Enough of that. My writing has been slow and a chore. Today is the first day since Nov. 20th 2016 that I have been able to write and I can see my skills are a little slacking. I'm going to push myself to write tonight and every day for the next 30 days. I want to write at least 500 words a day. In preparation today I set up my faithful Aeon Timeline 2© for the new story-line and I have many ideas written down in a notebook📒. Scrivener© is set up as well. Now all I need to do is put those notes into a story. Easier said than done. My mind won't focus for long periods of time and the words don't seem to come. I can picture the scenes in my head but the words are lost. Here is what I know:

  • How the species🐺 began
  • First 18 chapters of characters
  • When it starts (2011)
  • Ages of characters (18-20,000+yrs old)
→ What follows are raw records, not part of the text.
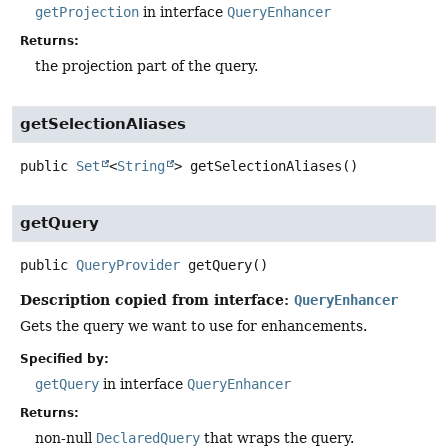
getProjection
in interface
QueryEnhancer
Returns:
the projection part of the query.
getSelectionAliases
public
Set
<
String
>
getSelectionAliases
()
getQuery
public
QueryProvider
getQuery
()
Description copied from interface:
QueryEnhancer
Gets the query we want to use for enhancements.
Specified by:
getQuery
in interface
QueryEnhancer
Returns:
non-null
DeclaredQuery
that wraps the query.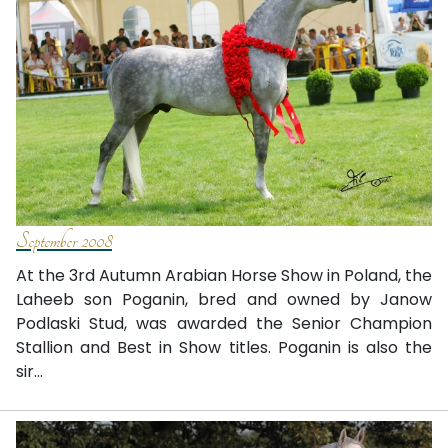
September 2008
At the 3rd Autumn Arabian Horse Show in Poland, the
Laheeb son Poganin, bred and owned by Janow
Podlaski Stud, was awarded the Senior Champion
Stallion and Best in Show titles. Poganin is also the
sir...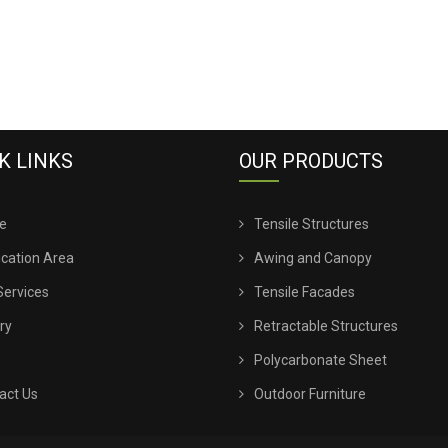
K LINKS
OUR PRODUCTS
e
Tensile Structures
ication Area
Awing and Canopy
Services
Tensile Facades
ry
Retractable Structures
Polycarbonate Sheet
act Us
Outdoor Furniture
  • What is happening in the first 2 chapters
  • The species' history
  • Laws
  • Hierarchy
What I need to know:

  • Professions of characters
  • Likes & dislikes of characters
  • Ceremonies' process
Once I have that I should be able to write it without many issues. Though my mind keeps jumping back to the previous series I was working on. This new one has no connection to that series and is making it hard.